Yameen a refusé d’assister à l’investiture de Muizzu, apparemment frustré par le manque de communication de Muizzu et son refus de tenir compte des recommandations de son cabinet. Muizzu n’a pas mentionné Yameen dans son premier discours présidentiel, au cours duquel il a déclaré son intention de ne pas s’immiscer dans le processus judiciaire, laissant entendre qu’il n’utiliserait pas ses pouvoirs présidentiels pour obtenir l’acquittement de Yameen.
Yameen a connu d’autres défis lorsque des alliés clés, comme l’ancien député et président du PNC Abdul Raheem Abdulla, ont transféré leur soutien à Muizzu. Avant de quitter le PPM, Yameen était particulièrement irrité par les efforts d’Abdul Raheem pour transférer d’anciens membres du PPM au PNC, renforçant ainsi la position de Muizzu.

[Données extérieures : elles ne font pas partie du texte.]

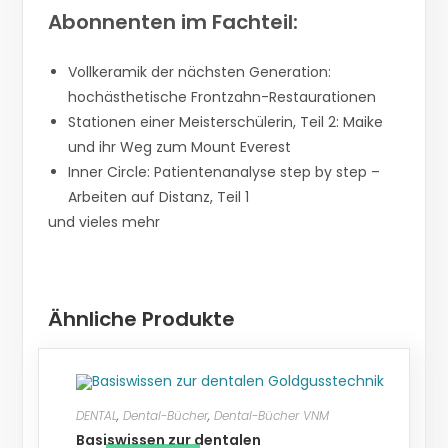
Abonnenten im Fachteil:
Vollkeramik der nächsten Generation:
hochästhetische Frontzahn-Restaurationen
Stationen einer Meisterschülerin, Teil 2: Maike
und ihr Weg zum Mount Everest
Inner Circle: Patientenanalyse step by step –
Arbeiten auf Distanz, Teil 1
und vieles mehr
Ähnliche Produkte
DENTAL
,
Dental-Bücher
,
Dental-Bücher VNM
Basiswissen zur dentalen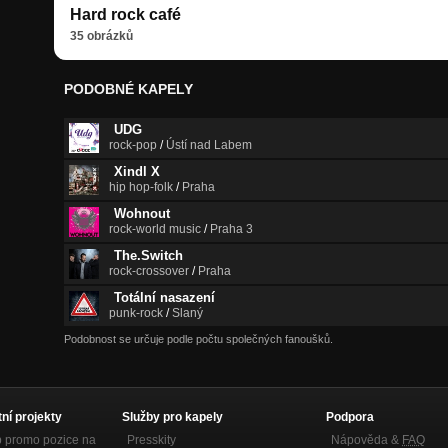
Hard rock café
35 obrázků
PODOBNÉ KAPELY
UDG
rock-pop
/
Ústí nad Labem
Xindl X
hip hop-folk
/
Praha
Wohnout
rock-world music
/
Praha 3
The.Switch
rock-crossover
/
Praha
Totální nasazení
punk-rock
/
Slaný
Podobnost se určuje podle počtu společných fanoušků.
tní projekty
Služby pro kapely
Podpora
p promo pozice na
Presskity
Nápověda &
FAQ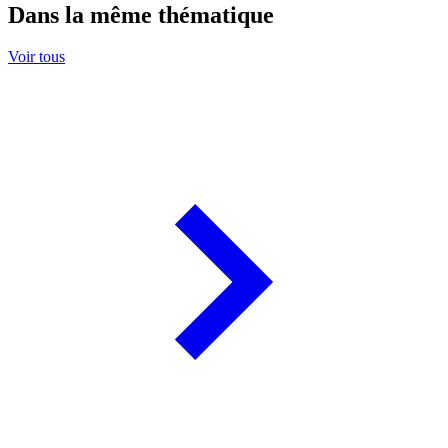
Dans la même thématique
Voir tous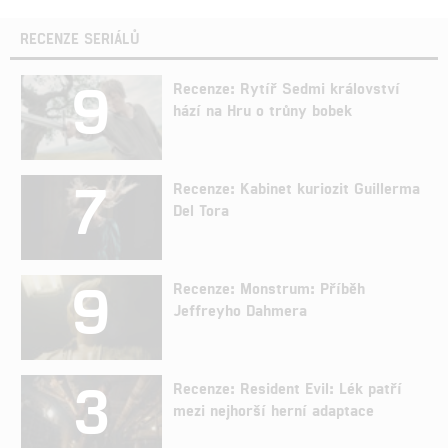
RECENZE SERIÁLŮ
9
Recenze: Rytíř Sedmi království
hází na Hru o trůny bobek
7
Recenze: Kabinet kuriozit Guillerma
Del Tora
9
Recenze: Monstrum: Příběh
Jeffreyho Dahmera
3
Recenze: Resident Evil: Lék patří
mezi nejhorší herní adaptace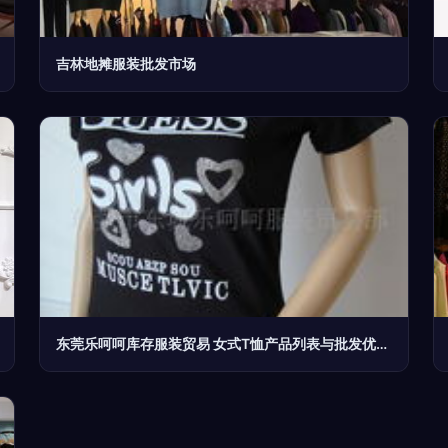
吉林地摊服装批发市场
东莞乐呵呵库存服装贸易 女式T恤产品列表与批发优势详解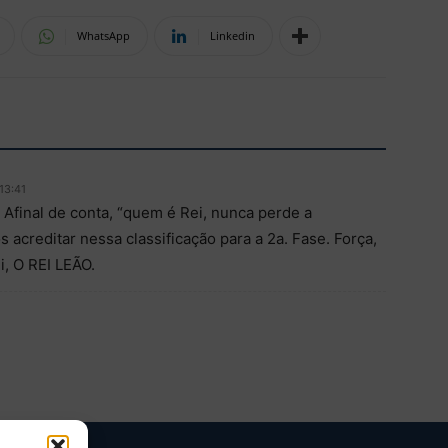
WhatsApp
Linkedin
 13:41
Afinal de conta, “quem é Rei, nunca perde a
acreditar nessa classificação para a 2a. Fase. Força,
i, O REI LEÃO.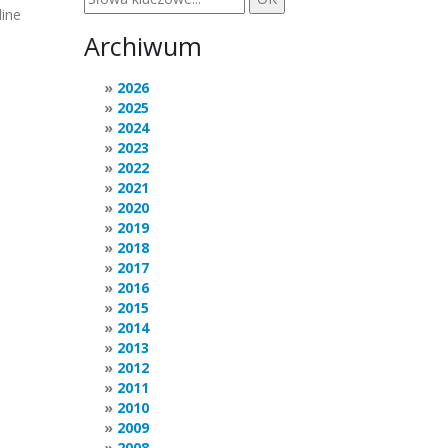
line
Archiwum
2026
2025
2024
2023
2022
2021
2020
2019
2018
2017
2016
2015
2014
2013
2012
2011
2010
2009
2008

Malgré ces revers, Yameen conserve un soutien important à la base au sein du PPM-PNC. La mesure dans laquelle ces partisans migreront vers son PNF nouvellement formé ou resteront avec Muizzu est incertaine. Bien que Muizzu n’ait pas commenté la détérioration de sa relation avec Yameen, il est probablement très intéressé par la direction dans laquelle les allégeances des membres finiront par tomber.
L’animosité entre Muizzu et Yameen ressemble beaucoup aux tensions apparues entre les anciens présidents Mohamed Nasheed et Ibrahim Mohamed Solih au cours du récent mandat de Solih. Lors de la course présidentielle de 2018, Nasheed, alors chef du principal parti d’opposition, le Parti démocratique maldivien (MDP), s’est vu interdire de se présenter en raison d’une condamnation pour terrorisme prononcée contre lui sous l’administration de Yameen. Cela a conduit à la sélection de Solih comme candidat alternatif du MDP. Malgré son rôle ultérieur de président du Parlement, Nasheed s’est senti de plus en plus marginalisé par le MDP sous la direction de Solih.
La séparation éventuelle de Nasheed de Solih, son départ du MDP et la formation des Démocrates par ses partisans ont contribué de manière significative à la défaite de Solih à l’élection présidentielle de 2023. Alors que ces événements sont encore récents dans le paysage politique, Muizzu et Yameen ont vraisemblablement tiré des leçons des expériences de Nasheed et Solih.
Il est cependant crucial de noter que la rupture entre Nasheed et Solih s’est développée progressivement. Leurs liens familiaux mutuels et leur amitié de longue date ont assuré des relations amicales au début de la présidence de Solih. La campagne de Nasheed a notamment été vitale pour la performance exceptionnelle du MDP lors des élections du Majlis de 2019, au cours desquelles il a obtenu une majorité qualifiée qui soutiendrait le programme législatif de Solih. En revanche, le fossé entre Muizzu et Yameen, entre qui il y a peu d’amour perdu, s’est creusé jusqu’à devenir un gouffre au cours de la première semaine de la présidence de Muizzu.
La coalition PPM-PNC, dont fait partie Abdul Raheem, désormais conseiller spécial du président au Cabinet du Président, prédit avec confiance une majorité qualifiée parlementaire lors des prochaines élections, malgré l’absence de Yameen. Cependant, les élections, qui devraient avoir lieu après le Ramadan selon la Commission électorale, devraient être compétitives. Reste à savoir si un parti pourra obtenir une majorité, et encore moins une majorité qualifiée.
L’entrée du PNF de Yameen, l’objectif du MDP de conserver sa majorité au Majlis après avoir perdu la présidence et l’ambition des démocrates de Nasheed de faire une forte performance, tout cela contribue à un résultat imprévisible. Les résultats des élections détermineront non seulement la position de Muizzu en termes de capacité à faire avancer son programme législatif, mais également la mesure dans laquelle Yameen jettera une ombre sur le reste de sa présidence.